Saved entries:
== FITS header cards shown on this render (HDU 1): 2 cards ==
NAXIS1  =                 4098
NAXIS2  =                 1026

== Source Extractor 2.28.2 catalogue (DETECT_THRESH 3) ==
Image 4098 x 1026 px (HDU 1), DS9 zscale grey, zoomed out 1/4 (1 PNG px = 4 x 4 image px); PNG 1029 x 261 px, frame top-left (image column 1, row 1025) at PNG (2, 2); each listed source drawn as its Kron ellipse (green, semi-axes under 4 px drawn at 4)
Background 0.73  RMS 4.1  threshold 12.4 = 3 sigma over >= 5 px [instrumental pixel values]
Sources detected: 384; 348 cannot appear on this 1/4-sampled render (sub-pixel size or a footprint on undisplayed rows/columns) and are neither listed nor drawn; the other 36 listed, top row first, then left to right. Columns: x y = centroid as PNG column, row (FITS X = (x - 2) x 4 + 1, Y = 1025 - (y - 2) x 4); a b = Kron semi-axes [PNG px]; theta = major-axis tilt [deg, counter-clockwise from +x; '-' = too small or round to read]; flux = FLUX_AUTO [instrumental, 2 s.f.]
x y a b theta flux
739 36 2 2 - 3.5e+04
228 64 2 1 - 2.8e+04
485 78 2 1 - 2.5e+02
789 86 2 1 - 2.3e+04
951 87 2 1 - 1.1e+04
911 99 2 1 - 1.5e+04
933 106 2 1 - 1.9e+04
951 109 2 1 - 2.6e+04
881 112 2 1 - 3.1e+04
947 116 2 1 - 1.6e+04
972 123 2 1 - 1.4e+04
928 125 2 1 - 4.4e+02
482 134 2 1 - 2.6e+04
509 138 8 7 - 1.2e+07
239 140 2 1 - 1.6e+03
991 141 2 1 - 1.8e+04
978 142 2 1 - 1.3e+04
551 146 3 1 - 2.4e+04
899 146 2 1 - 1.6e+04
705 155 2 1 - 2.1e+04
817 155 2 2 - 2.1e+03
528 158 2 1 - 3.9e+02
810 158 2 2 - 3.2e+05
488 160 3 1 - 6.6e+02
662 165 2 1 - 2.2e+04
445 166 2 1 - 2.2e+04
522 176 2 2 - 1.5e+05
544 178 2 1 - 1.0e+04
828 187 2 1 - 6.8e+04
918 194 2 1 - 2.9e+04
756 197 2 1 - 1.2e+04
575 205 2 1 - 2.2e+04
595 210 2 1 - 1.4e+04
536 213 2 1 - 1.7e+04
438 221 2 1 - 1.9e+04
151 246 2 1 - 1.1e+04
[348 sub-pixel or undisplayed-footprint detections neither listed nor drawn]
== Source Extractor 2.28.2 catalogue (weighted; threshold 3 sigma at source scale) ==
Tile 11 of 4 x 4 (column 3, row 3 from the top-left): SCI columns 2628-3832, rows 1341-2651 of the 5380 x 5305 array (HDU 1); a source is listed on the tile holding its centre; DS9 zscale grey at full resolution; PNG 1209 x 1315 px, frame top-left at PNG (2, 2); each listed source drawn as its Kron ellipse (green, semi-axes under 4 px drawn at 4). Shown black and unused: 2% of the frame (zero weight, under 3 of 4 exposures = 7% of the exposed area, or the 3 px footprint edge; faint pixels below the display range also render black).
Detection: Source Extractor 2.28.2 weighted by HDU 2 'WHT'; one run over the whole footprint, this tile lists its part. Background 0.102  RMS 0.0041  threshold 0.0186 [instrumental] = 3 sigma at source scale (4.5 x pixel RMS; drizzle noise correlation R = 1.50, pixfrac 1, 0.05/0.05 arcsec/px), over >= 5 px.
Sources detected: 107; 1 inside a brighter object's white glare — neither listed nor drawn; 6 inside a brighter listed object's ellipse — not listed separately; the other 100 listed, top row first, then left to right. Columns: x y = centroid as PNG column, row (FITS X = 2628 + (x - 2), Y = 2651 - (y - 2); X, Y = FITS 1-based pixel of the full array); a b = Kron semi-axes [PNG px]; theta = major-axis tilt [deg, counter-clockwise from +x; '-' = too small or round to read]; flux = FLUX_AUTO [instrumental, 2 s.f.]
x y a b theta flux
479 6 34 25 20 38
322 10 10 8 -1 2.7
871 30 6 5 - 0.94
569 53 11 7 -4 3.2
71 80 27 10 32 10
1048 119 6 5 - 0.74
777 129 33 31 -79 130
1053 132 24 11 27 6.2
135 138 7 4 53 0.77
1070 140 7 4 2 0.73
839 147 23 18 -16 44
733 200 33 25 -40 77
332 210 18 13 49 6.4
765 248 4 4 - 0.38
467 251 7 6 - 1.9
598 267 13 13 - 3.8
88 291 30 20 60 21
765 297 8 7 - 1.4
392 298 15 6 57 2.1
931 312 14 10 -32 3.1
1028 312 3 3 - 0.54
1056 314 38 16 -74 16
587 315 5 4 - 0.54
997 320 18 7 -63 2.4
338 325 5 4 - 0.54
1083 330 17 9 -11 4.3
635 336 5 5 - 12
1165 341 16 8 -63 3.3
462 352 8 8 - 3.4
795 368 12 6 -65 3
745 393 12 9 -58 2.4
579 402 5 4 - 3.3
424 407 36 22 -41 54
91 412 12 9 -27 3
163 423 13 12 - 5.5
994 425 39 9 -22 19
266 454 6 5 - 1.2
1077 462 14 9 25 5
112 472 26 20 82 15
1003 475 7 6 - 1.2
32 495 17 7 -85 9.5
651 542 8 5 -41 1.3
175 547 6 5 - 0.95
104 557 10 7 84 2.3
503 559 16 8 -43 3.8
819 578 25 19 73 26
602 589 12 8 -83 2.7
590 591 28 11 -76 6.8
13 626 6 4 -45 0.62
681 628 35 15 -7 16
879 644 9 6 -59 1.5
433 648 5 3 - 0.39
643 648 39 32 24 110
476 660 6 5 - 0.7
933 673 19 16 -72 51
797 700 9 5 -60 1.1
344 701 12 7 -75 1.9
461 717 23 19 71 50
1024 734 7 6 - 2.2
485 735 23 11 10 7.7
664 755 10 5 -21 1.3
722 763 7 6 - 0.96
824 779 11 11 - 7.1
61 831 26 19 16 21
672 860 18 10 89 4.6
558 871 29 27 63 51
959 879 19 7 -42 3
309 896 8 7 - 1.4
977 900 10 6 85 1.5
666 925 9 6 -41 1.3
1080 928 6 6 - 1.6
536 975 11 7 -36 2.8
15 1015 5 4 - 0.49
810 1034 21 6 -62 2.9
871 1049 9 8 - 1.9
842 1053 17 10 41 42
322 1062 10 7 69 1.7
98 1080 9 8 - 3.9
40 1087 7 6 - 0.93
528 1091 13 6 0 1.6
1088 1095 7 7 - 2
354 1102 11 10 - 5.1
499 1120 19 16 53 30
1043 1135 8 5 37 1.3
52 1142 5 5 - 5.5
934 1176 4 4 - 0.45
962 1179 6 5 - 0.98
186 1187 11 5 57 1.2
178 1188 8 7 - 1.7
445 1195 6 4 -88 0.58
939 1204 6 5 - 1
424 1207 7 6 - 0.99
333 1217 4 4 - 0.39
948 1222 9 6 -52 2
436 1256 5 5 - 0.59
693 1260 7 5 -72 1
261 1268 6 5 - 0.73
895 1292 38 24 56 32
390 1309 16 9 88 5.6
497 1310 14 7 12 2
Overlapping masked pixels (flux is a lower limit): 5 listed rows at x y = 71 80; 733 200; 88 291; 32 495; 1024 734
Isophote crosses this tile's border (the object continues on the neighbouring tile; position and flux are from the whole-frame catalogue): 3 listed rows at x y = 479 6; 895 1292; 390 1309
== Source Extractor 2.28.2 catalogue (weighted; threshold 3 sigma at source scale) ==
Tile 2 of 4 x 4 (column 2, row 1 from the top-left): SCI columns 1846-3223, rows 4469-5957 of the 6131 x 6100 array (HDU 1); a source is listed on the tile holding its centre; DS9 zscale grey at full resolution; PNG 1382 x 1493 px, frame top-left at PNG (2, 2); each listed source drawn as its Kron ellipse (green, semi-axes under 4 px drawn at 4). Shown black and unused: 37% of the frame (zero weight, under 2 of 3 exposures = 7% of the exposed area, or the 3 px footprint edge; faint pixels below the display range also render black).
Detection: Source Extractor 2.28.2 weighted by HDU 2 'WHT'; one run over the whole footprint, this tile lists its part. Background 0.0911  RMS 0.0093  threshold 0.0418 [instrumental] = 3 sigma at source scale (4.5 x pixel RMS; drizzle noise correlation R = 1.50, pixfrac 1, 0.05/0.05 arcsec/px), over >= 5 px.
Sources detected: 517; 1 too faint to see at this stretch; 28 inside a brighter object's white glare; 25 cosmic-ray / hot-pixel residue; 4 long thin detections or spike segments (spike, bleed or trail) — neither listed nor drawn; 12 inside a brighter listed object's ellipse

Requirement — Please output the lines of the records from the line with "[348 sub-pixel or" up to and including the line with "part. Background 0.102", unchanged.

Reply —
[348 sub-pixel or undisplayed-footprint detections neither listed nor drawn]
== Source Extractor 2.28.2 catalogue (weighted; threshold 3 sigma at source scale) ==
Tile 11 of 4 x 4 (column 3, row 3 from the top-left): SCI columns 2628-3832, rows 1341-2651 of the 5380 x 5305 array (HDU 1); a source is listed on the tile holding its centre; DS9 zscale grey at full resolution; PNG 1209 x 1315 px, frame top-left at PNG (2, 2); each listed source drawn as its Kron ellipse (green, semi-axes under 4 px drawn at 4). Shown black and unused: 2% of the frame (zero weight, under 3 of 4 exposures = 7% of the exposed area, or the 3 px footprint edge; faint pixels below the display range also render black).
Detection: Source Extractor 2.28.2 weighted by HDU 2 'WHT'; one run over the whole footprint, this tile lists its part. Background 0.102  RMS 0.0041  threshold 0.0186 [instrumental] = 3 sigma at source scale (4.5 x pixel RMS; drizzle noise correlation R = 1.50, pixfrac 1, 0.05/0.05 arcsec/px), over >= 5 px.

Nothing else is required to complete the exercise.